A statement of dosing and safety may be included with comment on the limitations of the data.
The next question pertains to the situation where there is not a linkage between an adult indication and data from pediatric studies.
3. If pediatric dosing information and proof of concept data exist for a pediatric disease or condition that does not exist in adults, what information, if any, should be included in the product label.
An example may be that a product is approved for second line colorectal cancer in adults and pediatric data are available for dosing and pharmacokinetics plus a single arm phase II study showing a modest response rate in 20 pediatric patients with refractory or relapsed neuroblastoma (There is no existing product with this profile).
Factors may include:
· safety information
· clinical response data
The Committee agreed that primarily dosing and safety information should be included. The information should be qualified with a statement that efficacy has not been established in the approved indication.

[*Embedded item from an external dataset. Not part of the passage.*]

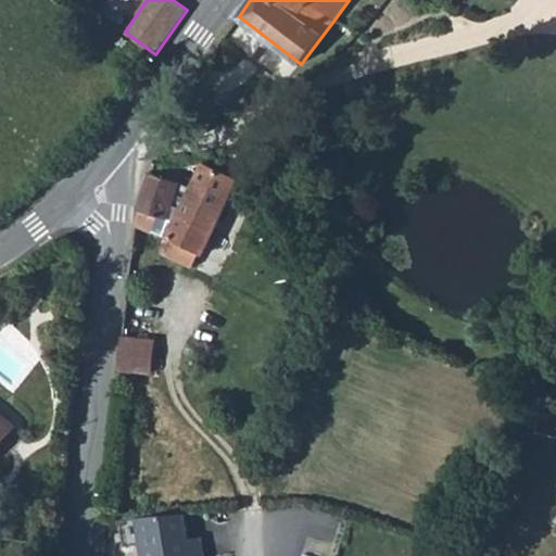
[(192,188),(151,174),(139,210),(169,219),(174,204),(182,209),(168,239),(173,240),(166,255),(191,267),(198,253),(203,254),(239,178),(204,162),(192,188)]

The following question pertains to the situation where there is no evidence of clinical benefit in a pediatric oncology population and there are data of a lack of activity
4. If dosing, safety, and lack of activity information are available from studies that enrolled children with cancer, consider what information, if any, be included in the product label. Factors may include:
· a statement restricted to stating that no meaningful clinical activity has been observed
· the number and diagnoses of the patients in the studies
· dosing information
The Committee agreed that primarily dosing and safety information should be included, and a statement that no clinical activity was observed relative to a specific study or inquiry with confidence intervals or other qualifying information as appropriate.
The following question pertains to the situation where no efficacy or safety data are available in pediatric patients.
5. When no efficacy or safety data are available in pediatric patients consider if a statement that safety and efficacy have not been tested in children be included in the product label
A statement may be appropriate if the date is referred to and qualifying information is included. Refer to the meeting transcript for the committee’s discussion of this question.